Barth goes on to say that what we must suffer can be suffered for us only by God Himself as a human being, 'if it is to be suffered in accordance with the righteousness of God' and to 'the erasure of that blot from the world of God's creation':
And Jesus Christ was ready and gave Himself up to suffer and perish and die in that way—in accordance with the perfect righteousness of God. God judged the world in Him — and judged it in righteousness — by delivering Himself up in Him to be judged. To suffer validly and effectively for us His own judgment upon us, He condescended to us, He humbled Himself so profoundly, He was willing to be so lowly, and in our flesh the eternal Son, the man Jesus of Nazareth, rendered the obedience of humility to the eternal Father, thus fully satisfying the righteousness of God on its negative side, the side of wrath.
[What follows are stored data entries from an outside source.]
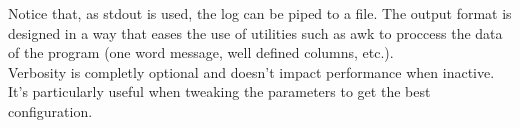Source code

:   Notice that, as stdout is used, the log can be piped to a file. The
  output format is designed in a way that eases the use of utilities such as
  awk to proccess the data of the program (one word message, well defined
  columns, etc.).\\

  Verbosity is completly optional and doesn't impact performance when inactive.
  It's particularly useful when tweaking the parameters to get the best
  configuration.\\
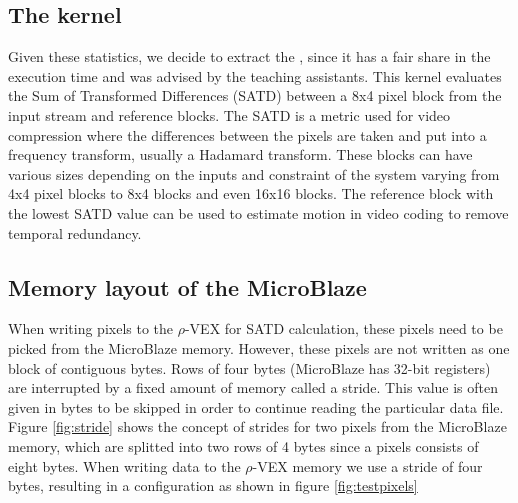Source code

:\subsection{The  kernel}
\label{sec:kernel}
Given these statistics, we decide to extract the , since it has a fair share in the execution time and was advised by the teaching assistants. This kernel evaluates the Sum of Transformed Differences (SATD) between a 8x4 pixel block from the input stream and reference blocks. The SATD is a metric used for video compression where the differences between the pixels are taken and put into a frequency transform, usually a Hadamard transform. These blocks can have various sizes depending on the inputs and constraint of the system varying from 4x4 pixel blocks to 8x4 blocks and even 16x16 blocks. The reference block with the lowest SATD value can be used to estimate motion in video coding to remove temporal redundancy. 

\subsection{Memory layout of the MicroBlaze}
\label{sec:layout}

When writing pixels to the $\rho$-VEX for SATD calculation, these pixels need to be picked from the MicroBlaze memory. However, these pixels are not written as one block of contiguous bytes. Rows of four bytes (MicroBlaze has 32-bit registers) are interrupted by a fixed amount of memory called a stride. This value is often given in bytes to be skipped in order to continue reading the particular data file. Figure \ref{fig:stride} shows the concept of strides for two pixels from the MicroBlaze memory, which are splitted into two rows of 4 bytes since a pixels consists of eight bytes. When writing data to the $\rho$-VEX memory we use a stride of four bytes, resulting in a configuration as shown in figure \ref{fig:testpixels}

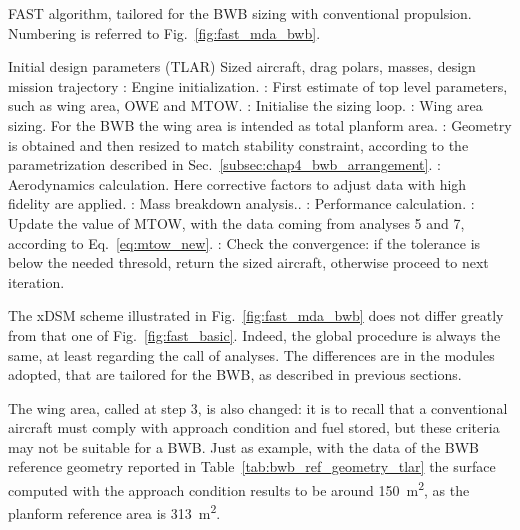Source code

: \begin{algorithm}[!h]
	\caption{FAST algorithm, tailored for the BWB sizing with conventional propulsion. Numbering is referred to Fig.~\ref{fig:fast_mda_bwb}.}
	\label{alg:fast_mda_bwb}
	\begin{algorithmic}
		\REQUIRE Initial design parameters (TLAR)
		\ENSURE Sized aircraft, drag polars, masses, design mission trajectory
		: Engine initialization.
		: First estimate of top level parameters, such as wing area, OWE and MTOW.
		: Initialise the sizing loop.
		\REPEAT
		: Wing area sizing. For the BWB the wing area is intended as total planform area.
		: Geometry is obtained and then resized to match stability constraint, according to the parametrization described in Sec.~\ref{subsec:chap4_bwb_arrangement}.
		: Aerodynamics calculation. Here corrective factors to adjust data with high fidelity are applied.
		: Mass breakdown analysis..
		: Performance calculation.
		: Update the value of MTOW, with the data coming from analyses 5 and 7, according to Eq.~\eqref{eq:mtow_new}.
		: Check the convergence: if the tolerance is below the needed thresold, return the sized aircraft, otherwise proceed to next iteration.
	\end{algorithmic}
\end{algorithm}

The xDSM scheme illustrated in Fig.~\ref{fig:fast_mda_bwb} does not differ greatly from that one of Fig.~\ref{fig:fast_basic}. 
Indeed, the global procedure is always the same, at least regarding the call of analyses.
The differences are in the modules adopted, that are tailored for the BWB, as described in previous sections. 

The wing area, called at step 3, is also changed: it is to recall that a conventional aircraft must comply with approach condition and fuel stored, but these criteria may not be suitable for a BWB. 
Just as example, with the data of the BWB reference geometry reported in Table~\ref{tab:bwb_ref_geometry_tlar} the surface computed with the approach condition results to be around 150~\si{\square\meter}, as the planform reference area is 313~\si{\square\meter}. 

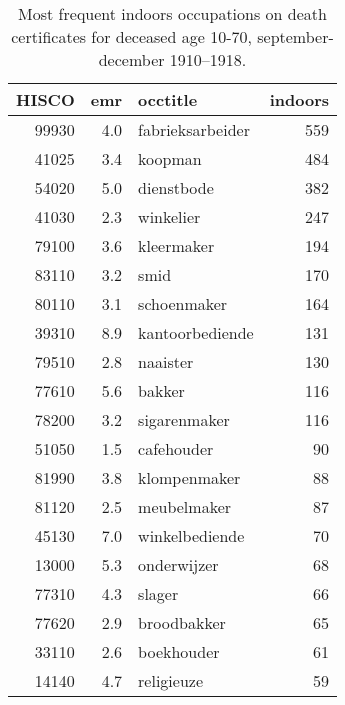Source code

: \begin{table}

\caption{\label{tab:tab:topindoors}Most frequent indoors occupations on death certificates for deceased age 10-70, september-december 1910–1918.}
\centering
\begin{tabular}[t]{r|r|l|r}
\hline
HISCO & emr & occtitle & indoors\\
\hline
99930 & 4.0 & fabrieksarbeider & 559\\
\hline
41025 & 3.4 & koopman & 484\\
\hline
54020 & 5.0 & dienstbode & 382\\
\hline
41030 & 2.3 & winkelier & 247\\
\hline
79100 & 3.6 & kleermaker & 194\\
\hline
83110 & 3.2 & smid & 170\\
\hline
80110 & 3.1 & schoenmaker & 164\\
\hline
39310 & 8.9 & kantoorbediende & 131\\
\hline
79510 & 2.8 & naaister & 130\\
\hline
77610 & 5.6 & bakker & 116\\
\hline
78200 & 3.2 & sigarenmaker & 116\\
\hline
51050 & 1.5 & cafehouder & 90\\
\hline
81990 & 3.8 & klompenmaker & 88\\
\hline
81120 & 2.5 & meubelmaker & 87\\
\hline
45130 & 7.0 & winkelbediende & 70\\
\hline
13000 & 5.3 & onderwijzer & 68\\
\hline
77310 & 4.3 & slager & 66\\
\hline
77620 & 2.9 & broodbakker & 65\\
\hline
33110 & 2.6 & boekhouder & 61\\
\hline
14140 & 4.7 & religieuze & 59\\
\hline
\end{tabular}
\end{table}
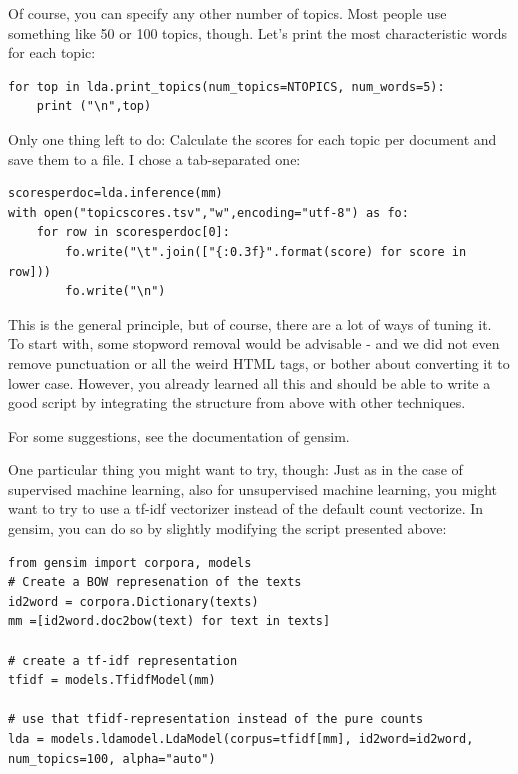 \documentclass[a4paper,12pt]{book}
\begin{document}
Of course, you can specify any other number of topics. Most people use something like 50 or 100 topics, though. Let's print the most characteristic words for each topic:

\begin{lstlisting}
for top in lda.print_topics(num_topics=NTOPICS, num_words=5):
    print ("\n",top)

\end{lstlisting}

Only one thing left to do: Calculate the scores for each topic per document and save them to a file. I chose a tab-separated one:

\begin{lstlisting}
scoresperdoc=lda.inference(mm)
with open("topicscores.tsv","w",encoding="utf-8") as fo:
    for row in scoresperdoc[0]:
        fo.write("\t".join(["{:0.3f}".format(score) for score in row]))
        fo.write("\n")
\end{lstlisting}

This is the general principle, but of course, there are a lot of ways of tuning it. To start with, some stopword removal would be advisable - and we did not even remove punctuation or all the weird HTML tags, or bother about converting it to lower case. However, you already learned all this and should be able to write a good script by integrating the structure from above with other techniques.

For some suggestions, see the documentation of gensim.%

One particular thing you might want to try, though: Just as in the case of supervised machine learning, also for unsupervised machine learning, you might want to try to use a tf-idf vectorizer instead of the default count vectorize. In gensim, you can do so by slightly modifying the script presented above:


\begin{lstlisting}
from gensim import corpora, models
# Create a BOW represenation of the texts
id2word = corpora.Dictionary(texts)
mm =[id2word.doc2bow(text) for text in texts]

# create a tf-idf representation
tfidf = models.TfidfModel(mm)

# use that tfidf-representation instead of the pure counts
lda = models.ldamodel.LdaModel(corpus=tfidf[mm], id2word=id2word, num_topics=100, alpha="auto")
\end{lstlisting}
\end{document}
God identified Himself with man in Jesus Christ. In the person of this one man He set a term, an end, He was Himself the end which must come upon us all. And because of that our wrong has in fact become a thing of the past. It is no longer there. It is extinguished. It is present only as something which has been eternally removed and destroyed. And we men as the doers of it, as those who willingly identified ourselves with it, are dead and buried. We, too, are in fact a thing of the past. We are present only to the extent that our existence as such has this past. In Him our sin and we ourselves have perished....
Barth explains that this was not merely a matter of Jesus being the object of the Father's wrath. Jesus Christ, the Son of God, is also the acting subject, the Judge, in this event.
He was lowly where we are proud. He condescended to us where we arrogantly try to rise up. He the Lord became a servant. He the Judge became the judged. He accepted what was laid upon Him by the Father. He let the will of the Father be His will. He drank the bitter cup instead of putting it from Him. He suffered the shame of the cross. And all this in freedom, in free obedience, in the obedience of humility....
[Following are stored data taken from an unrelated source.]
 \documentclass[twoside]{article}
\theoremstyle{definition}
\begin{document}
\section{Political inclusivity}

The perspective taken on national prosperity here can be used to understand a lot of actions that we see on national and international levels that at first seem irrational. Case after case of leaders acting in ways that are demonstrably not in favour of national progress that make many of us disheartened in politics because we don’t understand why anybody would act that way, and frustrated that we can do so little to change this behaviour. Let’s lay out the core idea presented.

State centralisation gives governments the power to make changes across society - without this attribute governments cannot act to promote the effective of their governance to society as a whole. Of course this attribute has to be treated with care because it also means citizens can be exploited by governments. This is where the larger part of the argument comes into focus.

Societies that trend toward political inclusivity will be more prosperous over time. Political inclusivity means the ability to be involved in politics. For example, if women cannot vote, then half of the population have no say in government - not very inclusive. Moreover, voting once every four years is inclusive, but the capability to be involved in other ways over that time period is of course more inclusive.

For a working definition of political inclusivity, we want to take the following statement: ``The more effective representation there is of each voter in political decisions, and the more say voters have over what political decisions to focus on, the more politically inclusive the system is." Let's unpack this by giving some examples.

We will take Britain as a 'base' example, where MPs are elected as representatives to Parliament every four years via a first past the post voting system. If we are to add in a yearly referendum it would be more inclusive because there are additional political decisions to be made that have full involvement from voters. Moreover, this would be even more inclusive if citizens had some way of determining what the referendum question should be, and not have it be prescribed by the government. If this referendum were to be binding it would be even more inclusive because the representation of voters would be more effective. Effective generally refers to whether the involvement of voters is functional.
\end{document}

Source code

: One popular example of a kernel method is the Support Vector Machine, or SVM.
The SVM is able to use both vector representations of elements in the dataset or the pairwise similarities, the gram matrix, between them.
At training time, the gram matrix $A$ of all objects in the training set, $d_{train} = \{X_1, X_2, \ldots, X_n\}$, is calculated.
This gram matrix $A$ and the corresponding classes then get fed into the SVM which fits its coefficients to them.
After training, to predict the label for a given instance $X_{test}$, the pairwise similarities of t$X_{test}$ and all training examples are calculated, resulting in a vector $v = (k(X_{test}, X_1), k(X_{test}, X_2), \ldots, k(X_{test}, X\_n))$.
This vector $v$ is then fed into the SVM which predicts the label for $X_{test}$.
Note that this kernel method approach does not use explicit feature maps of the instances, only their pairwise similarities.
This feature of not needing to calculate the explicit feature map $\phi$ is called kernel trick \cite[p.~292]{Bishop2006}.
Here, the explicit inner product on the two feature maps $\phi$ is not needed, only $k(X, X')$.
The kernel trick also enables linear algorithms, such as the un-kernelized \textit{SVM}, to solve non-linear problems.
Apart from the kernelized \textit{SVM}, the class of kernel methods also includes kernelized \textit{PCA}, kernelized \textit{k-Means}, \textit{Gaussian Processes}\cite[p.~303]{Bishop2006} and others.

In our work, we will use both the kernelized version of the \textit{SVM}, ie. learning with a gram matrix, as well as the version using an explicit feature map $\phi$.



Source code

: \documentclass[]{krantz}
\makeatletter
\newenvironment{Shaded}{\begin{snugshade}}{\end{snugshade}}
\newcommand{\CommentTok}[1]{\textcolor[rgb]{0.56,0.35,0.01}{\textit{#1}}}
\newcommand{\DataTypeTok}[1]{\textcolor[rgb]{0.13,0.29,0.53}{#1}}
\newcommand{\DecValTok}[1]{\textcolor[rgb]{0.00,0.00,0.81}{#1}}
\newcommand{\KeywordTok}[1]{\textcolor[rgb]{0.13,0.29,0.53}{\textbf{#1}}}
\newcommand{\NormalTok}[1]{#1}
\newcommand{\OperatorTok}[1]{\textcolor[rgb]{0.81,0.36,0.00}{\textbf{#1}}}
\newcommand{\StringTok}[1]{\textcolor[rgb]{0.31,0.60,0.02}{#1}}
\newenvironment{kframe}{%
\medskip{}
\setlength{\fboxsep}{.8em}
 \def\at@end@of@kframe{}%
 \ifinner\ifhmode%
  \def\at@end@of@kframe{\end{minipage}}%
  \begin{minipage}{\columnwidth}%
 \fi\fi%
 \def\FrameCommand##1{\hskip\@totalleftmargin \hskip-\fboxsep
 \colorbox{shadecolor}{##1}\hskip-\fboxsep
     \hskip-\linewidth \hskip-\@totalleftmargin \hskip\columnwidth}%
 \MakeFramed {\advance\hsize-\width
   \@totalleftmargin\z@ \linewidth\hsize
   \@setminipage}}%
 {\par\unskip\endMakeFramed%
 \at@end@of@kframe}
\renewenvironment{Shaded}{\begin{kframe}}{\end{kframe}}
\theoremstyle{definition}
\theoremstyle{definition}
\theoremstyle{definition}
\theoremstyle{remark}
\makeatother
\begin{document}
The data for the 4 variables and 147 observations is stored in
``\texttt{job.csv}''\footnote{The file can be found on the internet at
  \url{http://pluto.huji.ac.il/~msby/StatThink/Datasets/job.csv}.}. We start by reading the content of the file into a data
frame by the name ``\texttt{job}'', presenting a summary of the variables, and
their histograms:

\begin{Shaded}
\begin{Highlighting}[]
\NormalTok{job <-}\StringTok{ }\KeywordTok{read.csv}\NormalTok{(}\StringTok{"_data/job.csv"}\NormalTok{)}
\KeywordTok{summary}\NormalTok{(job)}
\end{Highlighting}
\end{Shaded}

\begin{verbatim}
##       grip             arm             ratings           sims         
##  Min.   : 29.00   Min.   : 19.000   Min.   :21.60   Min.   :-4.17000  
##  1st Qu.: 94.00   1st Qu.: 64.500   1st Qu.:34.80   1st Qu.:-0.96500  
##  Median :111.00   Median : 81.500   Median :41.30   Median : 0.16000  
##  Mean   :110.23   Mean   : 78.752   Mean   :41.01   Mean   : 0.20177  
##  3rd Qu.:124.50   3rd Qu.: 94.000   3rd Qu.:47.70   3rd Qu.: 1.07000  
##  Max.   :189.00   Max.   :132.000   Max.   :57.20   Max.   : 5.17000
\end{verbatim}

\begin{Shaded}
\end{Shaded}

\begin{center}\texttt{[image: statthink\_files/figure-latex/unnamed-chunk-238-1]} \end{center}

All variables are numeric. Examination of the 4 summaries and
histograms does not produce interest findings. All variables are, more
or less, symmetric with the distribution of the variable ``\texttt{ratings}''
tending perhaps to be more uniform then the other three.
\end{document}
He has not merely suffered for us, but suffering for us He has done the right for us, and therefore suffered effectively and redemptively for us. Judged in Him we cannot be to-morrow the proud men we were yesterday. Those men are no longer there, for yesterday we were delivered up to the divine judgment. As those who are freed from our past in Him, we no longer have the freedom (the false freedom) to return to our old pride.

Between us and our past there stands positively and divisively the act of right which is His death.... On the other side, the justification of man in Jesus Christ is the establishment of his right, the introduction of the life of a new man who is righteous before God.

(Karl Barth, Church Dogmatics IV/1, 532-534, emphases and paragraph breaks added for clarity)
I take from this an important clarification. If (if!) one were to hold a reasonable hope for universal salvation it would not be to the detriment of the justice of God or the diminishment of the biblical view of God as an active Judge. Why? Because the reason for the hope would be that God's judgement has been carried out quite actively already. This not only according to the Father's will but also the Son's, thus not only carried out from the divine side but also already on ours.

Now, hopefully we all know -- and hopefully we all believe -- the line of the creed that follows "He descended into hell."

1 comment:

Anonymous said...

It's also chagrin-worthy because it's a quite late addition to the Creed. =) But an important one!